While writing my last several posts on data science, it occurred to me that I should comment on data virtualization. Still in the adoption phase, data virtualization is nevertheless worth examination by companies working to modernize their systems.
People who have been working in data management software development for many years (two decades in my case) will agree that data virtualization is not a new concept, although it’s had several names over the years. But with the evolution of database custom development to business intelligence and the advent of big-data solutions, data virtualization has finally started to gain strong momentum.
In fact, many database professional are using ETL products without realizing that data virtualization capabilities have already been integrated. I believe that as big-data solutions continue to gain popularity and we discover new sources of data, data virtualization will play an immense role in modern enterprise data management and data integration projects.
By concealing the physical implementation of the data layer and the associated metadata from the application layer, data virtualization consolidates multiple data sources into a logical layer. This is in contrast with most data-driven solutions for reporting and business intelligence systems, which are not flexible enough to accommodate small changes in a short timeframe.
Here’s an example. I recently worked with a customer that needed changes to its reporting application. From a data-warehouse design change perspective, the project was simple—just add a couple of new data sources to existing DWH systems. But during project analysis, we discovered that making those small changes would require at least three months of custom development. With enterprises and business processes changing so fast, is that a reasonable timeframe to implement small changes to a mission-critical application? The answer is a resounding “no.”

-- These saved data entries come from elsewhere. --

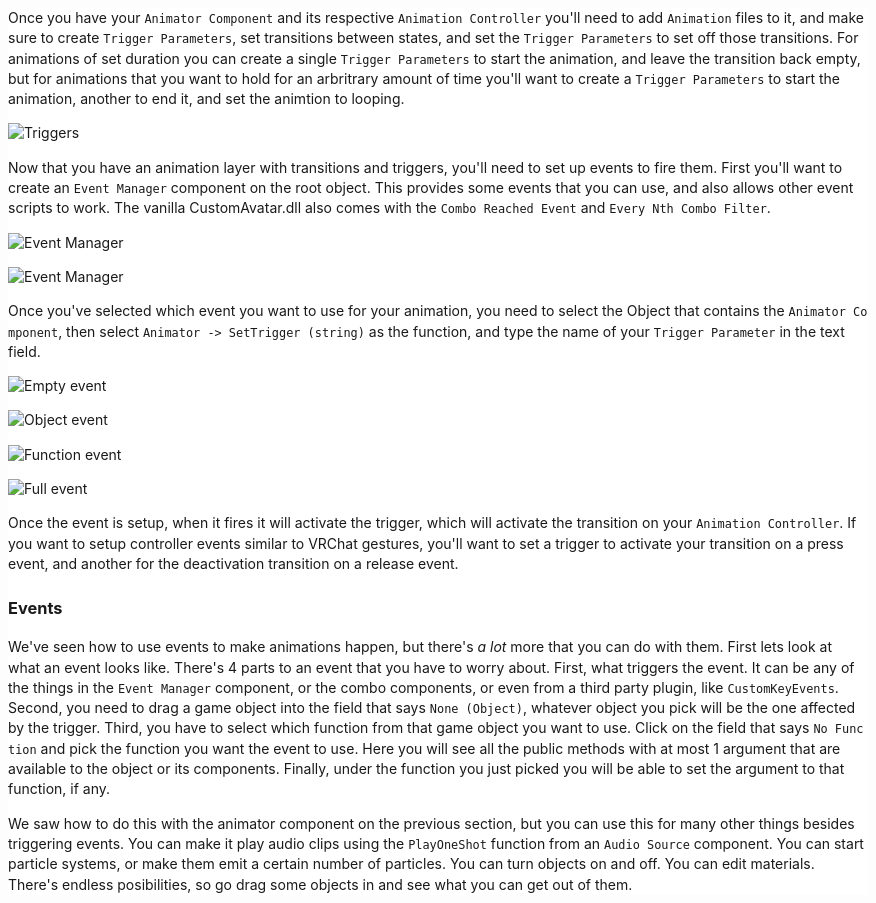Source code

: Once you have your `Animator Component` and its respective `Animation Controller` you'll need to add `Animation` files to it, and make sure to create `Trigger Parameters`, set transitions between states, and set the `Trigger Parameters` to set off those transitions. For animations of set duration you can create a single `Trigger Parameters` to start the animation, and leave the transition back empty, but for animations that you want to hold for an arbritrary amount of time you'll want to create a `Trigger Parameters` to start the animation, another to end it, and set the animtion to looping.

![Triggers](~@images/models/avatars/triggers.png)

Now that you have an animation layer with transitions and triggers, you'll need to set up events to fire them. First you'll want to create an `Event Manager` component on the root object. This provides some events that you can use, and also allows other event scripts to work. The vanilla CustomAvatar.dll also comes with the `Combo Reached Event` and `Every Nth Combo Filter`.

![Event Manager](~@images/models/avatars/eventmanager.png)

![Event Manager](~@images/models/avatars/comboevents.png)

Once you've selected which event you want to use for your animation, you need to select the Object that contains the `Animator Component`, then select `Animator -> SetTrigger (string)` as the function, and type the name of your `Trigger Parameter` in the text field.

![Empty event](~@images/models/avatars/emptyevent.png)

![Object event](~@images/models/avatars/objectevent.png)

![Function event](~@images/models/avatars/functionevent.png)

![Full event](~@images/models/avatars/fullevent.png)

Once the event is setup, when it fires it will activate the trigger, which will activate the transition on your `Animation Controller`. If you want to setup controller events similar to VRChat gestures, you'll want to set a trigger to activate your transition on a press event, and another for the deactivation transition on a release event.

### Events
We've seen how to use events to make animations happen, but there's *a lot* more that you can do with them. First lets look at what an event looks like. There's 4 parts to an event that you have to worry about. First, what triggers the event. It can be any of the things in the `Event Manager` component, or the combo components, or even from a third party plugin, like `CustomKeyEvents`. Second, you need to drag a game object into the field that says `None (Object)`, whatever object you pick will be the one affected by the trigger. Third, you have to select which function from that game object you want to use. Click on the field that says `No Function` and pick the function you want the event to use. Here you will see all the public methods with at most 1 argument that are available to the object or its components. Finally, under the function you just picked you will be able to set the argument to that function, if any.

We saw how to do this with the animator component on the previous section, but you can use this for many other things besides triggering events. You can make it play audio clips using the `PlayOneShot` function from an `Audio Source` component. You can start particle systems, or make them emit a certain number of particles. You can turn objects on and off. You can edit materials. There's endless posibilities, so go drag some objects in and see what you can get out of them.
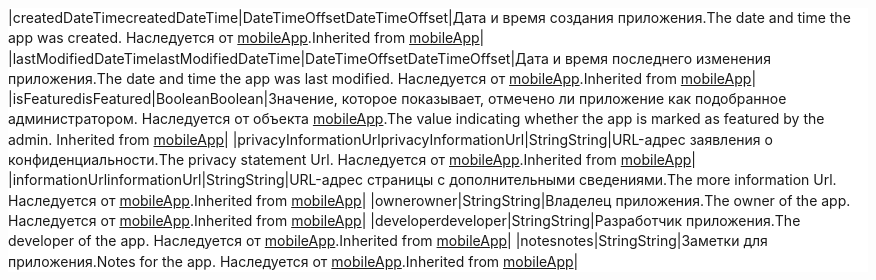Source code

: |<span data-ttu-id="4da22-153">createdDateTime</span><span class="sxs-lookup"><span data-stu-id="4da22-153">createdDateTime</span></span>|<span data-ttu-id="4da22-154">DateTimeOffset</span><span class="sxs-lookup"><span data-stu-id="4da22-154">DateTimeOffset</span></span>|<span data-ttu-id="4da22-155">Дата и время создания приложения.</span><span class="sxs-lookup"><span data-stu-id="4da22-155">The date and time the app was created.</span></span> <span data-ttu-id="4da22-156">Наследуется от [mobileApp](../resources/intune-shared-mobileapp.md).</span><span class="sxs-lookup"><span data-stu-id="4da22-156">Inherited from [mobileApp](../resources/intune-shared-mobileapp.md)</span></span>|
|<span data-ttu-id="4da22-157">lastModifiedDateTime</span><span class="sxs-lookup"><span data-stu-id="4da22-157">lastModifiedDateTime</span></span>|<span data-ttu-id="4da22-158">DateTimeOffset</span><span class="sxs-lookup"><span data-stu-id="4da22-158">DateTimeOffset</span></span>|<span data-ttu-id="4da22-159">Дата и время последнего изменения приложения.</span><span class="sxs-lookup"><span data-stu-id="4da22-159">The date and time the app was last modified.</span></span> <span data-ttu-id="4da22-160">Наследуется от [mobileApp](../resources/intune-shared-mobileapp.md).</span><span class="sxs-lookup"><span data-stu-id="4da22-160">Inherited from [mobileApp](../resources/intune-shared-mobileapp.md)</span></span>|
|<span data-ttu-id="4da22-161">isFeatured</span><span class="sxs-lookup"><span data-stu-id="4da22-161">isFeatured</span></span>|<span data-ttu-id="4da22-162">Boolean</span><span class="sxs-lookup"><span data-stu-id="4da22-162">Boolean</span></span>|<span data-ttu-id="4da22-163">Значение, которое показывает, отмечено ли приложение как подобранное администратором. Наследуется от объекта [mobileApp](../resources/intune-shared-mobileapp.md).</span><span class="sxs-lookup"><span data-stu-id="4da22-163">The value indicating whether the app is marked as featured by the admin. Inherited from [mobileApp](../resources/intune-shared-mobileapp.md)</span></span>|
|<span data-ttu-id="4da22-164">privacyInformationUrl</span><span class="sxs-lookup"><span data-stu-id="4da22-164">privacyInformationUrl</span></span>|<span data-ttu-id="4da22-165">String</span><span class="sxs-lookup"><span data-stu-id="4da22-165">String</span></span>|<span data-ttu-id="4da22-166">URL-адрес заявления о конфиденциальности.</span><span class="sxs-lookup"><span data-stu-id="4da22-166">The privacy statement Url.</span></span> <span data-ttu-id="4da22-167">Наследуется от [mobileApp](../resources/intune-shared-mobileapp.md).</span><span class="sxs-lookup"><span data-stu-id="4da22-167">Inherited from [mobileApp](../resources/intune-shared-mobileapp.md)</span></span>|
|<span data-ttu-id="4da22-168">informationUrl</span><span class="sxs-lookup"><span data-stu-id="4da22-168">informationUrl</span></span>|<span data-ttu-id="4da22-169">String</span><span class="sxs-lookup"><span data-stu-id="4da22-169">String</span></span>|<span data-ttu-id="4da22-170">URL-адрес страницы с дополнительными сведениями.</span><span class="sxs-lookup"><span data-stu-id="4da22-170">The more information Url.</span></span> <span data-ttu-id="4da22-171">Наследуется от [mobileApp](../resources/intune-shared-mobileapp.md).</span><span class="sxs-lookup"><span data-stu-id="4da22-171">Inherited from [mobileApp](../resources/intune-shared-mobileapp.md)</span></span>|
|<span data-ttu-id="4da22-172">owner</span><span class="sxs-lookup"><span data-stu-id="4da22-172">owner</span></span>|<span data-ttu-id="4da22-173">String</span><span class="sxs-lookup"><span data-stu-id="4da22-173">String</span></span>|<span data-ttu-id="4da22-174">Владелец приложения.</span><span class="sxs-lookup"><span data-stu-id="4da22-174">The owner of the app.</span></span> <span data-ttu-id="4da22-175">Наследуется от [mobileApp](../resources/intune-shared-mobileapp.md).</span><span class="sxs-lookup"><span data-stu-id="4da22-175">Inherited from [mobileApp](../resources/intune-shared-mobileapp.md)</span></span>|
|<span data-ttu-id="4da22-176">developer</span><span class="sxs-lookup"><span data-stu-id="4da22-176">developer</span></span>|<span data-ttu-id="4da22-177">String</span><span class="sxs-lookup"><span data-stu-id="4da22-177">String</span></span>|<span data-ttu-id="4da22-178">Разработчик приложения.</span><span class="sxs-lookup"><span data-stu-id="4da22-178">The developer of the app.</span></span> <span data-ttu-id="4da22-179">Наследуется от [mobileApp](../resources/intune-shared-mobileapp.md).</span><span class="sxs-lookup"><span data-stu-id="4da22-179">Inherited from [mobileApp](../resources/intune-shared-mobileapp.md)</span></span>|
|<span data-ttu-id="4da22-180">notes</span><span class="sxs-lookup"><span data-stu-id="4da22-180">notes</span></span>|<span data-ttu-id="4da22-181">String</span><span class="sxs-lookup"><span data-stu-id="4da22-181">String</span></span>|<span data-ttu-id="4da22-182">Заметки для приложения.</span><span class="sxs-lookup"><span data-stu-id="4da22-182">Notes for the app.</span></span> <span data-ttu-id="4da22-183">Наследуется от [mobileApp](../resources/intune-shared-mobileapp.md).</span><span class="sxs-lookup"><span data-stu-id="4da22-183">Inherited from [mobileApp](../resources/intune-shared-mobileapp.md)</span></span>|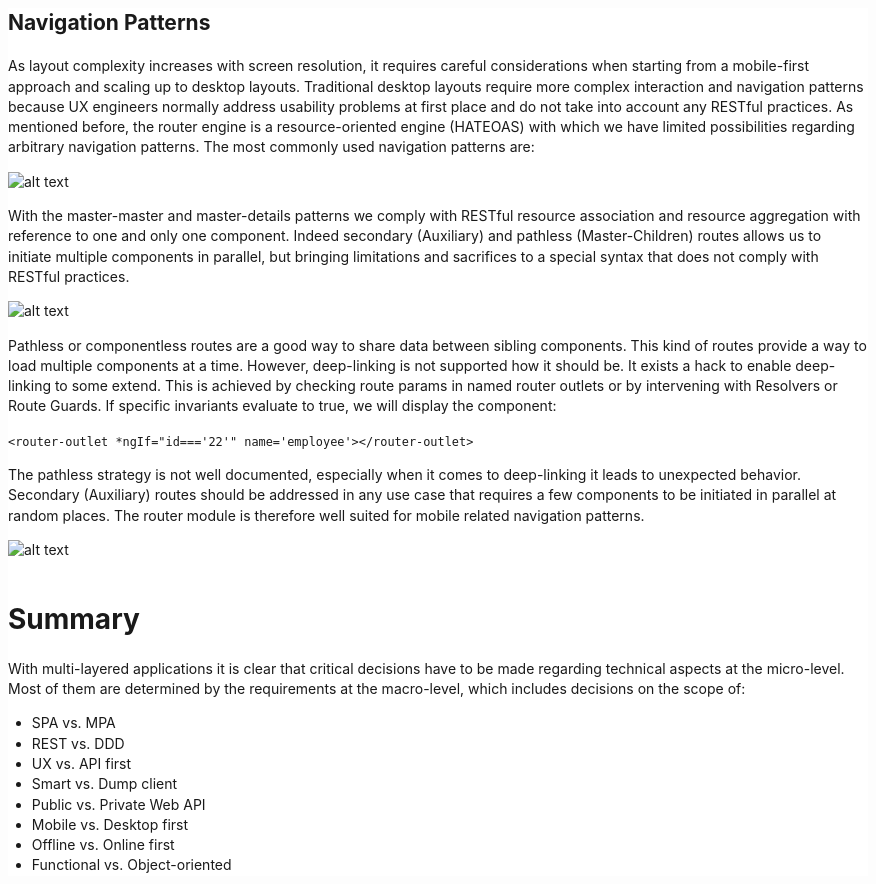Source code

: ## Navigation Patterns

As layout complexity increases with screen resolution, it requires careful considerations when starting from a mobile-first approach 
and scaling up to desktop layouts. Traditional desktop layouts require more complex interaction and navigation patterns because UX engineers 
normally address usability problems at first place and do not take into account any RESTful practices. As mentioned before, the 
router engine is a resource-oriented engine (HATEOAS) with which we have limited possibilities regarding arbitrary navigation patterns. 
The most commonly used navigation patterns are: 

![alt text](https://raw.githubusercontent.com/bilgino/ng4StarterKit/master/src/assets/images/Master2Details.PNG)

With the master-master and master-details patterns we comply with RESTful resource association and resource aggregation 
with reference to one and only one component. Indeed secondary (Auxiliary) and pathless (Master-Children) routes allows us 
to initiate multiple components in parallel, but bringing limitations and sacrifices to a special syntax that does not comply 
with RESTful practices. 

![alt text](https://raw.githubusercontent.com/bilgino/ng4StarterKit/master/src/assets/images/Master2Aux.PNG)

Pathless or componentless routes are a good way to share data between sibling components. This kind of routes provide a way
to load multiple components at a time. However, deep-linking is not supported how it should be. It exists a hack to enable 
deep-linking to some extend. This is achieved by checking route params in named router outlets or by intervening with
Resolvers or Route Guards. If specific invariants evaluate to true, we will display the component:

`<router-outlet *ngIf="id==='22'" name='employee'></router-outlet>` 

The pathless strategy is not well documented, especially when it comes to deep-linking it leads to unexpected behavior.
Secondary (Auxiliary) routes should be addressed in any use case that requires a few components to be initiated in 
parallel at random places. The router module is therefore well suited for mobile related navigation patterns. 

![alt text](https://raw.githubusercontent.com/bilgino/ng4StarterKit/master/src/assets/images/Notebook.PNG)

# Summary

With multi-layered applications it is clear that critical decisions have to be made regarding technical aspects at the micro-level. 
Most of them are determined by the requirements at the macro-level, which includes decisions on the scope of:

- SPA vs. MPA
- REST vs. DDD
- UX vs. API first
- Smart vs. Dump client
- Public vs. Private Web API
- Mobile vs. Desktop first
- Offline vs. Online first
- Functional vs. Object-oriented 
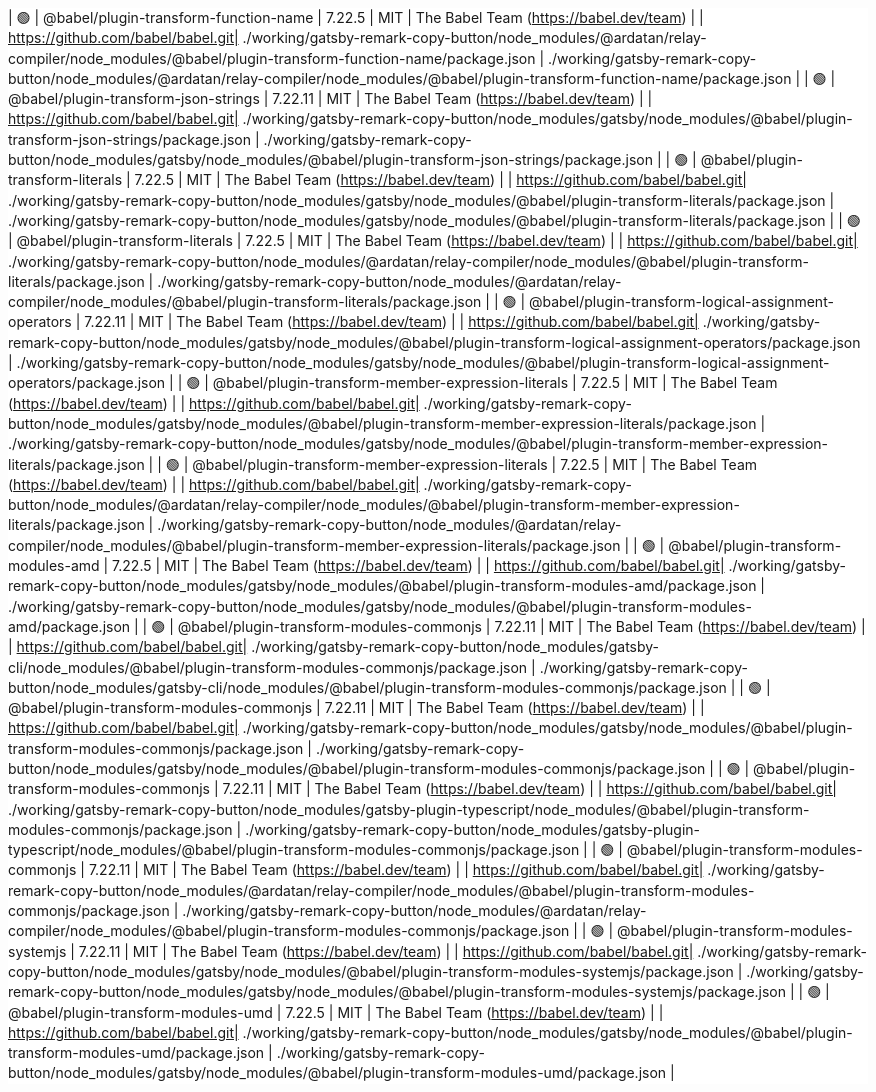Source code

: | :green_circle: | @babel/plugin-transform-function-name | 7.22.5 | MIT | The Babel Team (https://babel.dev/team) |  | https://github.com/babel/babel.git| ./working/gatsby-remark-copy-button/node_modules/@ardatan/relay-compiler/node_modules/@babel/plugin-transform-function-name/package.json | ./working/gatsby-remark-copy-button/node_modules/@ardatan/relay-compiler/node_modules/@babel/plugin-transform-function-name/package.json  |
| :green_circle: | @babel/plugin-transform-json-strings | 7.22.11 | MIT | The Babel Team (https://babel.dev/team) |  | https://github.com/babel/babel.git| ./working/gatsby-remark-copy-button/node_modules/gatsby/node_modules/@babel/plugin-transform-json-strings/package.json | ./working/gatsby-remark-copy-button/node_modules/gatsby/node_modules/@babel/plugin-transform-json-strings/package.json  |
| :green_circle: | @babel/plugin-transform-literals | 7.22.5 | MIT | The Babel Team (https://babel.dev/team) |  | https://github.com/babel/babel.git| ./working/gatsby-remark-copy-button/node_modules/gatsby/node_modules/@babel/plugin-transform-literals/package.json | ./working/gatsby-remark-copy-button/node_modules/gatsby/node_modules/@babel/plugin-transform-literals/package.json  |
| :green_circle: | @babel/plugin-transform-literals | 7.22.5 | MIT | The Babel Team (https://babel.dev/team) |  | https://github.com/babel/babel.git| ./working/gatsby-remark-copy-button/node_modules/@ardatan/relay-compiler/node_modules/@babel/plugin-transform-literals/package.json | ./working/gatsby-remark-copy-button/node_modules/@ardatan/relay-compiler/node_modules/@babel/plugin-transform-literals/package.json  |
| :green_circle: | @babel/plugin-transform-logical-assignment-operators | 7.22.11 | MIT | The Babel Team (https://babel.dev/team) |  | https://github.com/babel/babel.git| ./working/gatsby-remark-copy-button/node_modules/gatsby/node_modules/@babel/plugin-transform-logical-assignment-operators/package.json | ./working/gatsby-remark-copy-button/node_modules/gatsby/node_modules/@babel/plugin-transform-logical-assignment-operators/package.json  |
| :green_circle: | @babel/plugin-transform-member-expression-literals | 7.22.5 | MIT | The Babel Team (https://babel.dev/team) |  | https://github.com/babel/babel.git| ./working/gatsby-remark-copy-button/node_modules/gatsby/node_modules/@babel/plugin-transform-member-expression-literals/package.json | ./working/gatsby-remark-copy-button/node_modules/gatsby/node_modules/@babel/plugin-transform-member-expression-literals/package.json  |
| :green_circle: | @babel/plugin-transform-member-expression-literals | 7.22.5 | MIT | The Babel Team (https://babel.dev/team) |  | https://github.com/babel/babel.git| ./working/gatsby-remark-copy-button/node_modules/@ardatan/relay-compiler/node_modules/@babel/plugin-transform-member-expression-literals/package.json | ./working/gatsby-remark-copy-button/node_modules/@ardatan/relay-compiler/node_modules/@babel/plugin-transform-member-expression-literals/package.json  |
| :green_circle: | @babel/plugin-transform-modules-amd | 7.22.5 | MIT | The Babel Team (https://babel.dev/team) |  | https://github.com/babel/babel.git| ./working/gatsby-remark-copy-button/node_modules/gatsby/node_modules/@babel/plugin-transform-modules-amd/package.json | ./working/gatsby-remark-copy-button/node_modules/gatsby/node_modules/@babel/plugin-transform-modules-amd/package.json  |
| :green_circle: | @babel/plugin-transform-modules-commonjs | 7.22.11 | MIT | The Babel Team (https://babel.dev/team) |  | https://github.com/babel/babel.git| ./working/gatsby-remark-copy-button/node_modules/gatsby-cli/node_modules/@babel/plugin-transform-modules-commonjs/package.json | ./working/gatsby-remark-copy-button/node_modules/gatsby-cli/node_modules/@babel/plugin-transform-modules-commonjs/package.json  |
| :green_circle: | @babel/plugin-transform-modules-commonjs | 7.22.11 | MIT | The Babel Team (https://babel.dev/team) |  | https://github.com/babel/babel.git| ./working/gatsby-remark-copy-button/node_modules/gatsby/node_modules/@babel/plugin-transform-modules-commonjs/package.json | ./working/gatsby-remark-copy-button/node_modules/gatsby/node_modules/@babel/plugin-transform-modules-commonjs/package.json  |
| :green_circle: | @babel/plugin-transform-modules-commonjs | 7.22.11 | MIT | The Babel Team (https://babel.dev/team) |  | https://github.com/babel/babel.git| ./working/gatsby-remark-copy-button/node_modules/gatsby-plugin-typescript/node_modules/@babel/plugin-transform-modules-commonjs/package.json | ./working/gatsby-remark-copy-button/node_modules/gatsby-plugin-typescript/node_modules/@babel/plugin-transform-modules-commonjs/package.json  |
| :green_circle: | @babel/plugin-transform-modules-commonjs | 7.22.11 | MIT | The Babel Team (https://babel.dev/team) |  | https://github.com/babel/babel.git| ./working/gatsby-remark-copy-button/node_modules/@ardatan/relay-compiler/node_modules/@babel/plugin-transform-modules-commonjs/package.json | ./working/gatsby-remark-copy-button/node_modules/@ardatan/relay-compiler/node_modules/@babel/plugin-transform-modules-commonjs/package.json  |
| :green_circle: | @babel/plugin-transform-modules-systemjs | 7.22.11 | MIT | The Babel Team (https://babel.dev/team) |  | https://github.com/babel/babel.git| ./working/gatsby-remark-copy-button/node_modules/gatsby/node_modules/@babel/plugin-transform-modules-systemjs/package.json | ./working/gatsby-remark-copy-button/node_modules/gatsby/node_modules/@babel/plugin-transform-modules-systemjs/package.json  |
| :green_circle: | @babel/plugin-transform-modules-umd | 7.22.5 | MIT | The Babel Team (https://babel.dev/team) |  | https://github.com/babel/babel.git| ./working/gatsby-remark-copy-button/node_modules/gatsby/node_modules/@babel/plugin-transform-modules-umd/package.json | ./working/gatsby-remark-copy-button/node_modules/gatsby/node_modules/@babel/plugin-transform-modules-umd/package.json  |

The biggest challenge for data integration projects is to develop an agile data integration solution/platform to accommodate the fast-changing requirements of an enterprise. Imagine you are building a complex system that requires a dashboard to show reports from a mission-critical, agile application. If you have to build a data warehouse with dozens of facts/dimensions and measures with several complicated business rules, it will take several months for traditional end-to-end development. Using data virtualization, you could expedite the project significantly. Because you do not care about physical location of data sources, you can build solutions much faster.
To summarize, here are the major benefits of data virtualization:
- 11More agility to accommodate fast-changing business processes
- 2Lower cost of development for virtual data warehouse/data-mart solutions
- 3Reduced development time
- 4Fewer, easier-to-handle data quality issues
- 5A simplified, streamlined data governance process
- 6Reduced time to market for data integration projects
- 7Easy to manage back-end and production data (due to reduced downtime of associated consumer and downstream applications)
- 8Improved customer satisfaction (from the ability to introduce new data sources)
- 9 Reduced need to replicate data (real-time and historical data can be combined in a unified way)
I don’t want to sound like a techno salesman pitching data virtualization technology, but if we truly want to keep up with the fast pace of data integration projects, data virtualization is the way to go for data management related solutions. There’s a lot more to discuss on this topic, so I’ll be expanding on these ideas in later posts.